In this video, I’m going to teach you the basics of getting started with Blender. Note that this video is created in Blender version 2.82, so if you have a different version, this might look a bit different, though the fundamentals are still going to be similar.
Now, let’s open up the file that was installed and take a look. When you first open up Blender, you’re going to get this little opening screen with some options you can select, like the kind of file you’d like to create, recent files you’ve used, and some other information as well.
In this case, we’re just going to open up a general file by clicking on “general.” When you first open up a Blender file, it will look slightly different than mine because you’ve probably not changed your default model – you should have a cube right here. That’s the default cube, and it opens up in every “stock” Blender file.

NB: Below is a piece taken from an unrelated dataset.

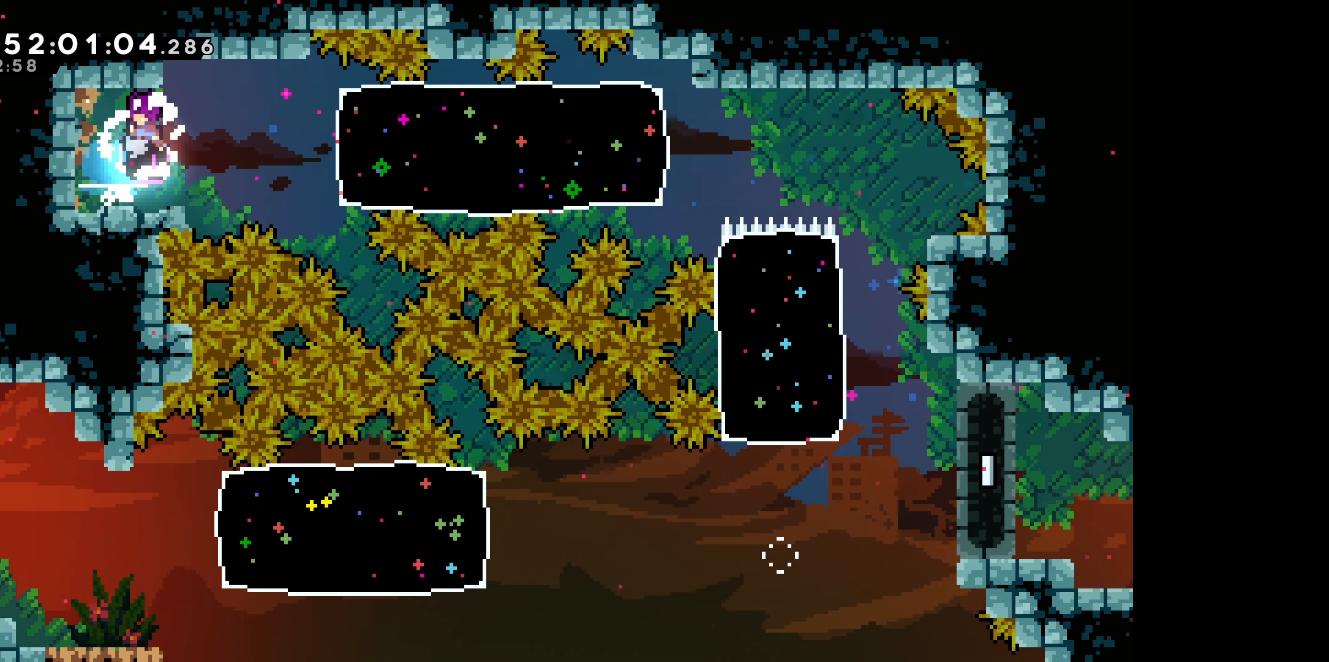
{"keys": ["left"], "events": [[150, "left", "up"], [250, "left", "down"]]}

Now let’s take a look at the Blender workspace – we’ll get into all this in more detail in future videos, but for right now, we’ll just look at this high level.
At the top of the page, you have your file bar – this has all the standard stuff you’d expect from any program – opening, saving, undo, redo, preferences, etc. You can also use this bar to adjust your windows, and save renderings.

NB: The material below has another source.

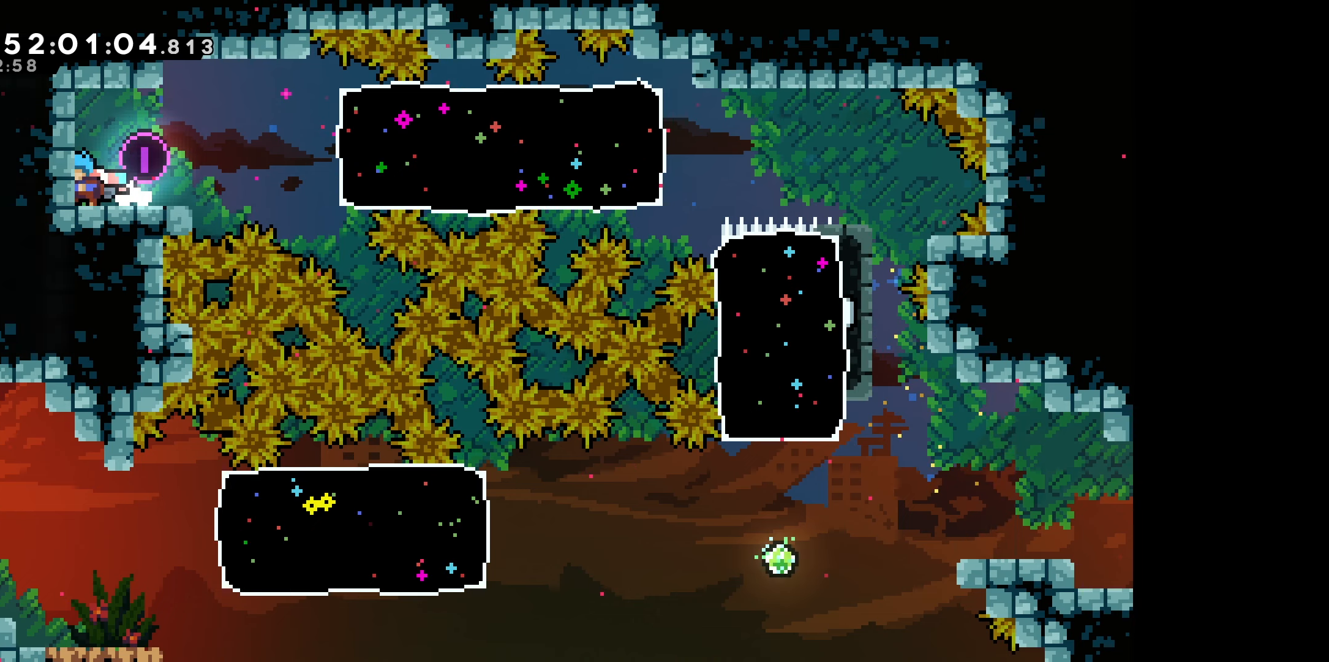
{"keys": [], "events": [[450, "left", "up"]]}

To the right of your file bar, you have a number of different tabs – these take you to different preset workspaces for different kinds of work, like modeling, sculpting, texturing and more. Notice that these are really just customized Blender workspaces. You can also create your own custom tabs up above.
Now let’s take a look at our workspace down below (click on the layout tab so we’re all looking at the same thing.) This is actually made up of 3 “editors.” These are basically windows that are set to display different kinds of information. Notice that if you click the little drop downs you can customize what each of these editors does. You can also add more windows or remove them as well.

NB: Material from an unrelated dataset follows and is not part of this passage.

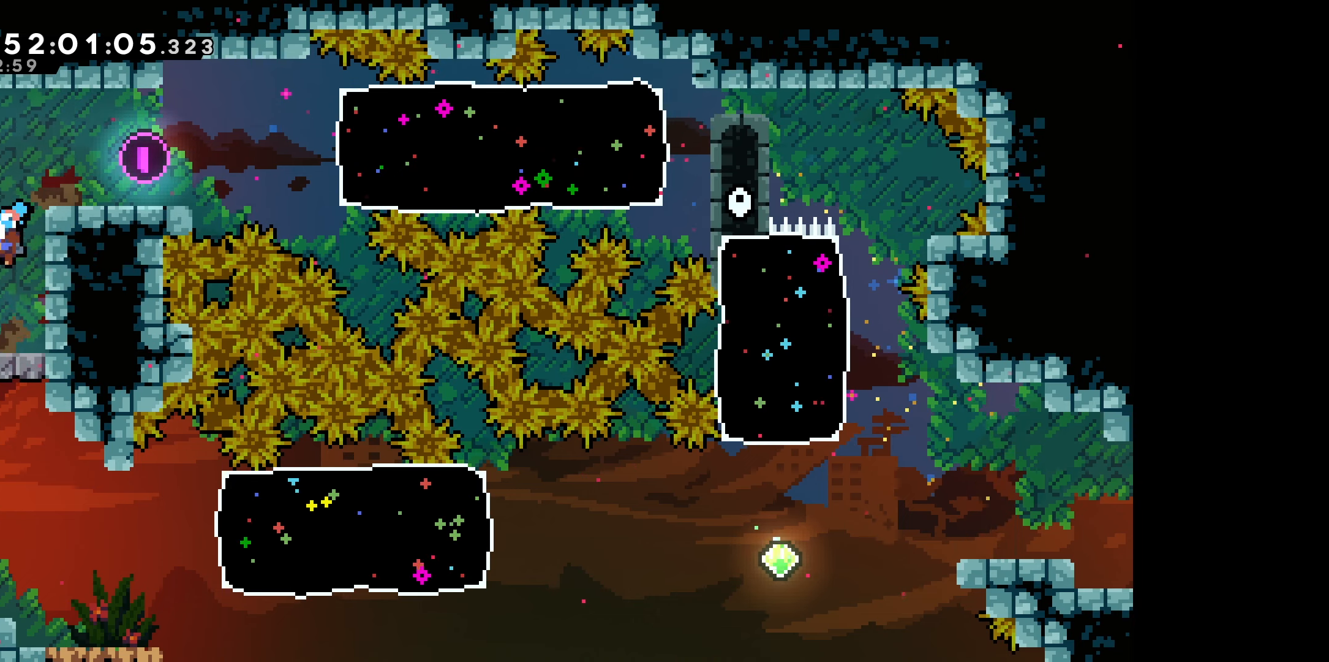
{"keys": ["jump"], "events": [[500, "jump", "down"]]}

The 3D viewport is where you’re going to make changes to your actual 3D objects (more on this in a minute). Off to the right, you’ve got your outliner, which shows you all the different objects in your model, and your properties. With properties, you can control everything from camera settings to adding modifiers, to much much more. You’ll do a lot in the properties section.
Within your viewport, notice that there are a number of navigation options in the upper right hand side of your screen, including a 3D navigation gizmo, some different buttons up above this, and some menus to the right.
At the bottom of the page, you’ve got your timeline for animation.
Notice that you can edit and adjust all of these items by clicking and dragging or selecting other editor types. More on this in the future.
Now let’s talk a little bit about how we’re going to create and work with geometry inside of Blender. There are 2 modes you should know about to get started. The first is object mode. Blender breaks up your geometry in the 3D space into different “objects.” You move them around and make changes to them overall in object mode. I think we’ll talk about object mode in this first video, then edit mode in the next video.
This is where you’re going to add different objects into you scene. You can do that either by clicking the little “add” button at the top of the page, or by typing “Shift+A” onto your keyboard. That’s one thing you’re going to notice about most Blender tutorials – they use a lot of keyboard shortcuts because that’s a lot faster than clicking the buttons on the screen, so try to learn these as you go.
Let’s add a sphere into our model by typing Shift+A on your keyboard and selecting the option for UV sphere. First thing you might notice is that your sphere comes in at a different place than mine. That’s because your object is being inserted centered on where this 3D cursor is. You can place the cursor by typing a “Shift+Right Click” on your mouse.
Notice that now an object for your sphere shows up in your list of objects in your outliner.
Let’s select our sphere and move it around a bit. You can adjust things like the movement, rotation, and scale of this sphere in object mode.
Click on your sphere, then there’s an option on the left hand side for move – you can use the different arrows to move this around, or you can activate the move tool by tapping “g” on your keyboard. Notice that at the moment it’s a bit tricky to get everything to go where you want it to go – you can tap “x,” “y,” or “z” on your keyboard to lock a tool to an axis, or by holding shift and tapping one of these keys to exclude an axis.
There are also options for rotating and scaling your object.